Ya dentro del aula, dejamos la caja con las abejas en la bandeja del pupitre. En el pupitre estábamos sentados como compañeros Nacho y yo. En el pupitre delantero había sentado un crío incordiante, que quería saber el contenido de la caja. En un descuido, la cogió y Nacho se la quiso quitar. En el forcejeo la caja cayó al suelo y fue como la explosión de una bomba de abejas: enseguida se lleno la clase de una nube de abejas zumbadoras.
¡Mi madre, la que se formó! Todos los críos corrían aterrorizados saltando pupitres y dándose manotazos para espantar las abejas. El maestro gritaba y corría sin saber qué hacer. Hubo varias picaduras entre los alumnos, y dos más, al maestro, una en una oreja y otra en la nariz. Por fin al maestro se le ocurrió abrir las ventanas y con un paño las fue ahuyentando hasta que salieron todas.

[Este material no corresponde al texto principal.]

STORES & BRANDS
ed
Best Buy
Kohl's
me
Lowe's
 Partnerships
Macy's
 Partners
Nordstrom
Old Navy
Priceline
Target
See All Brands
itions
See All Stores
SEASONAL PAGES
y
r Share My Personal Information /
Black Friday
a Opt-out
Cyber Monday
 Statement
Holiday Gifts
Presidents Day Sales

Poco a poco la cosa se fue tranquilizando. Pero, por parte del maestro, empezaron las indagaciones. Los chivatos, que en todas partes los hay, dijeron que habíamos sido nosotros los que habíamos introducido la caja con las abejas en la escuela. El crío incordiante dijo que sí, que la había tenido en las manos. Y empezaron los castigos. Primero, cogió la vara de más grueso calibre y nos dio cuatro palos en cada mano a los cuatro. Después, nos puso de rodillas cara a la pared con los brazos en cruz y nos tuvo toda la tarde así, llamándonos de vez en cuando para darnos otra tanda de palos. Después de la clase, nos tuvo retenidos dos horas más, y sin merendar.
A salir de allí, el maestro tenía la oreja como un tomate y la nariz como una berenjena. Fuimos corriendo para casa y, al llegar, tuvimos que dar explicaciones del retraso. No recuerdo muy bien todos los castigos que me impusieron. Lo que más recuerdo es que estuve un mes sin cine.